Everyone is looking at Greece, but that is not the real story for the future of the euro. The more important drama centers on Denmark. In the longer term, the Danes – who currently fight hard to preserve the krone/euro peg — have no alternative but to join the euro.
And this has important implications for two other persistent non-members of the single currency: Switzerland and the UK.
The Greek government may fail to square its heated rhetoric with the circle of cold reality that encompasses it, bring down its banking system and default upon its debts. But even then, the euro would remain the country’s de facto currency.
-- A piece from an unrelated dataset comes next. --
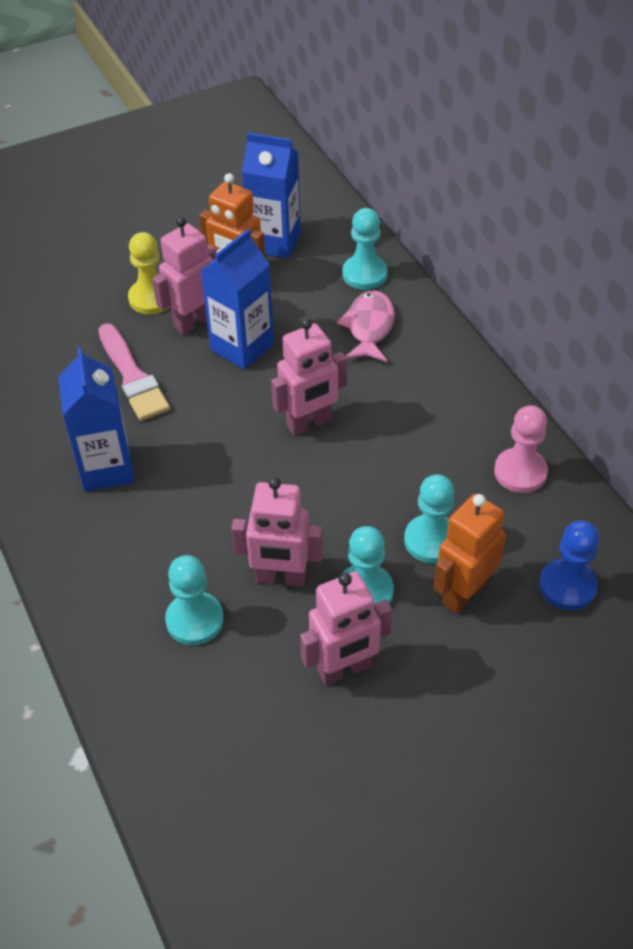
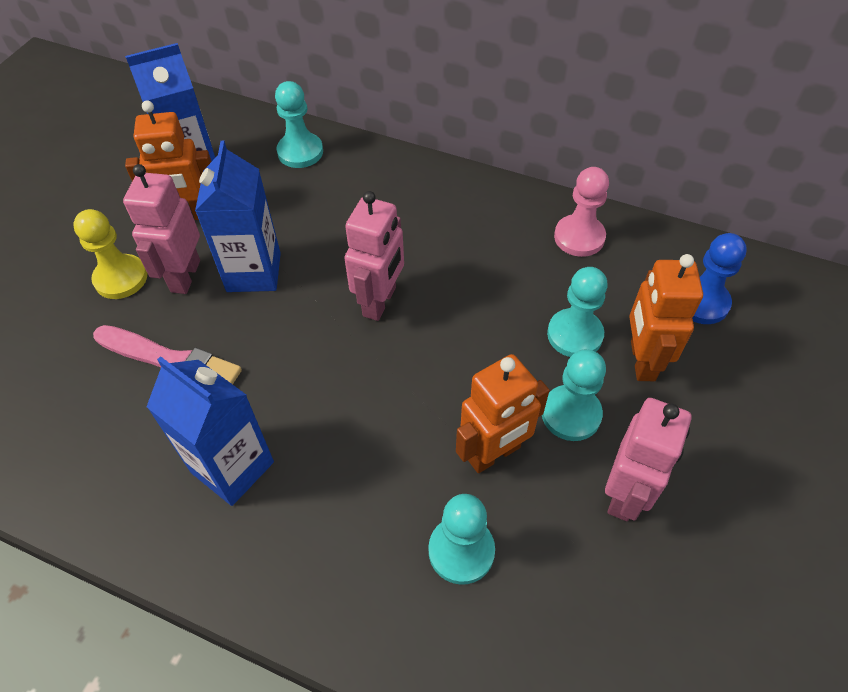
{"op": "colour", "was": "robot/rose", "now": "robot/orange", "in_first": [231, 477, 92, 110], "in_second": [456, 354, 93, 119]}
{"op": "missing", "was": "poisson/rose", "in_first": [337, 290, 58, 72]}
In such a crisis, the heterodox coalition led by far-left Syriza could not continue, precipitating new elections with new political groupings.
Greece is in the midst of a revolution to transform itself into a serious modern European country for which membership of the euro, and the concomitant exorbitant accumulation of debt, are merely the stage and backdrop, not the play itself.
It’s the exchange rate, stupid!
This would be a short-term disaster for the Greeks. But it would not derail reform efforts in other struggling peripheral euro members.
Indeed, the risks of “contagion,” if such exist, would be greater were Alexis Tsipras, the Greek prime minister, to win concrete rather than cosmetic concessions from his partners.
The control of debt was and is a vital part of the euro’s construction. But its fundamental raison d’ètre was, and is, the simple truth that in today’s world of freely flowing capital, which operates on a scale far exceeding actual commercial transactions, sharp exchange rate fluctuations are a serious disincentive to trade.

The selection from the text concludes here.